Lundy Island Travel Guide and Information
Lundy attracts much interest, both nationally and beyond, benefiting, as it does, from an unspoilt habitat (both land and sea) and archaeological wealth. It is now a Site of Special Scientific Interest and the UK’s first Marine Nature Reserve in 1986 and the UK’s first no-go area in 2003. It is rich in birdlife, with the iconic puffin making its return, through ongoing conservation. efforts, and supports rare lichens, including the golden-haired lichen, which lends a splash of color to coastal rocks.
Why do people come to Lundy? For the character of the island itself and the tranquility found there. For bird watching, climbing or diving; for interest in plants, fungi, lichens, or archeology and history; to walk; or just to relax with some good books.
One thing is certain – after a visit most people are taken by the Lundy spirit and return again and again to this special corner of North Devon.
What to see and do in Lundy
The wild life
While the sea and its shore teem with life, there are almost no native land mammals in Lundy. The pygmy shrew is the only one and can often be seen scurrying around properties and buildings in search of crumbs.
Until recent years, there were no reptiles on Lundy, but now slow worms are seen. There are usually plenty of rabbits, with a disproportionate number of black rabbits, which were highly prized for their skins when Lundy was a Royal Warren.
Puffins begin landing in late March, returning to their old burrows above Jenny’s Cove. After breeding, they shed their brightly colored beak coverings and spend the winter at sea. If you don’t see puffins on the cliffs around Jenny’s Cove, you can sometimes spot their characteristic flight, with flapping wings rapids, skimming the surface of the ocean or “rafting” in groups on the sea. of these fish in its specially adapted beak is the one that all puffin lovers yearn to capture.
The monuments of the city
Highlights include the graveyardwhich contains four early Christian commemorative stones dated between the 5th and 7th centuries, and the Old Lighthouse (Old Light), a disused lighthouse built at the highest point of the island in 1819. You can climb all the way to the top for wide panoramic views of the entire island and beyond. The castle overlooking the landing bay is also one of the most important buildings on the island, with its Benson’s Cave under.

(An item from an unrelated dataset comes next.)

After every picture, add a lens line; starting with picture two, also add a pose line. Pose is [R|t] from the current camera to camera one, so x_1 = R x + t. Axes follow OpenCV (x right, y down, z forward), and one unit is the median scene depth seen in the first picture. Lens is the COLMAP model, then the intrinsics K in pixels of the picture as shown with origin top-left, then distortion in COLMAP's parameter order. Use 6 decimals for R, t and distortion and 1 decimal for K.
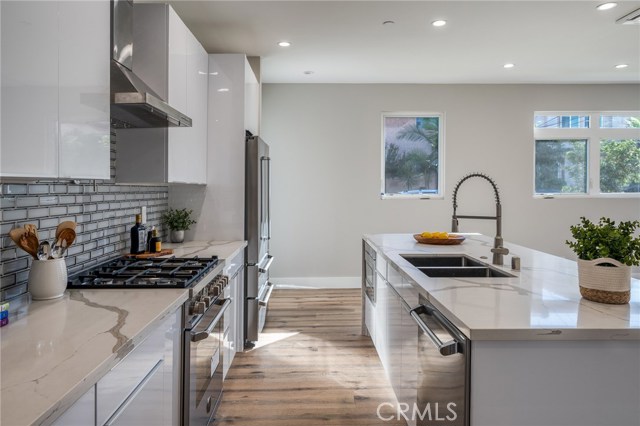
lens RADIAL K [[446.1, 0, 320.0], [0, 446.1, 213.0], [0, 0, 1]] dist [-0.001650, -0.000425]
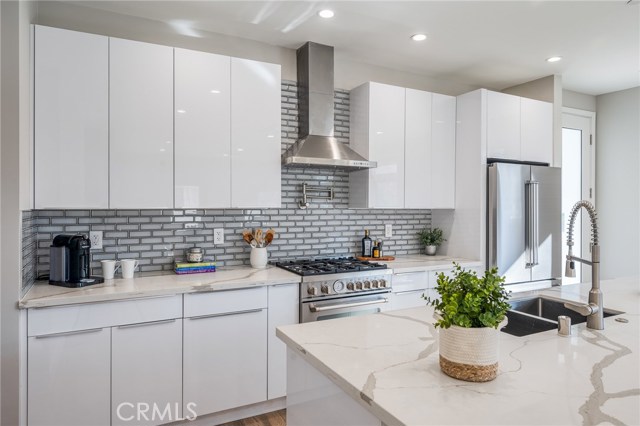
lens RADIAL K [[403.0, 0, 320.0], [0, 403.0, 213.0], [0, 0, 1]] dist [-0.001376, -0.000012]
pose [[0.435680, 0.021197, -0.899852, 0.698850], [-0.054706, 0.998498, -0.002966, -0.038878], [0.898438, 0.050520, 0.436185, 0.295788]]
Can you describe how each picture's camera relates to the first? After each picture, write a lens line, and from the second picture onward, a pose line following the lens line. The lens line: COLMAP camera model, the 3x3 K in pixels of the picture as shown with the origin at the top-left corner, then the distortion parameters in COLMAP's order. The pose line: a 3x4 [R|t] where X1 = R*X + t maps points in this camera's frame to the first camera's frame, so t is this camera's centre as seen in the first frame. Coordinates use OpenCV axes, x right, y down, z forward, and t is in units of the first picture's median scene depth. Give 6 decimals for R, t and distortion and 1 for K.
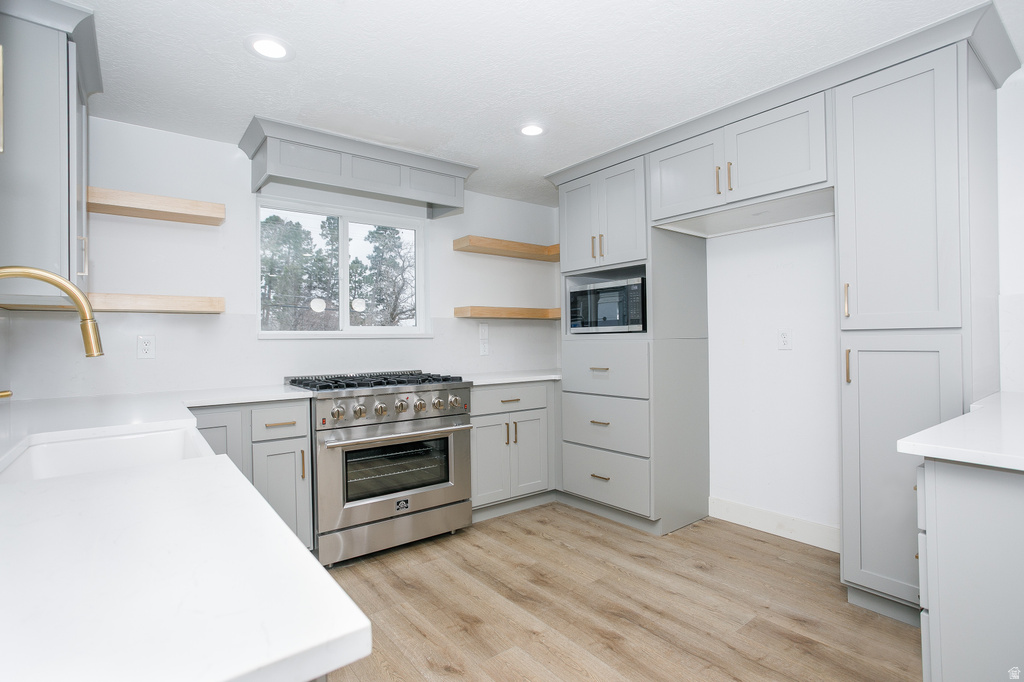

Once you have visited the Lighthouse Battery continue north on an amount until halfway wallwith the large granitic formations known as Cheeses to your left. Before crossing the wall, look at the coast and to the south at the cliffs where Needle Rock comes out of the sea.
Take a walk in nature
This walk allows you to enjoy the path along the sheltered east coast, where primroses, violets and foxgloves bloom in the spring and you are (mostly) sheltered from the wind, and takes you to see puffins before you head to the tavern for a nightcap. on the way to embark Oldenburg. This will take around three hours, depending on how much time you spend watching the puffins.
From the pier, walk up the track, take the right hand path to Milcombe House which is signposted ‘Village’. Beyond the house a flight of stone steps takes you down to the village; about two-thirds of the way up those steps, look for a wooden seat and a grassy path leading to the right. It brings you closer to the cliffs, with beautiful views and splashes of color from the flowers. After about 20 minutes you will pass a towering rock face and the remains of one of the Victorian quarries, filled with water. This was stocked with goldfish by Mr. Harman and they still inhabit it today. Continue to VC Quarry and the John Harman VC Memorial. The inscription is difficult to read but there is a rubbing of it in the Tavern.
Shortly after VC Quarry there is a path, left, to the main track where you turn right and walk north towards Halfway Wall. Just after a dip in the track and before the wall, keep an eye out for a small path to the left that takes you to the remains of a German bomber. Retrace your steps to the wall, go through the door and follow the wall to the west side of the island. You are heading to Jenny’s Cove and the puffins. Upon reaching the west coast path, cross the wall again by the stile and look for a jumble of rocks overlooking the sea.
This is your puffin viewing platform; the landmark is Needle Rock, which resembles a hand emerging from the sea with a finger pointing skyward. Settle on the rocks with your binoculars and scan the lower part of the cliff for those telltale orange feet. You won’t get close to any puffins, but it’s always a treat to see Lundy’s signature bird, as well as guillemots and razorbills, which look a lot like puffins from a distance.
Keep an eye on the weather. You should allow an hour from here to the pier and you’ll probably want to stop at the tavern for a refreshment before heading to the boat.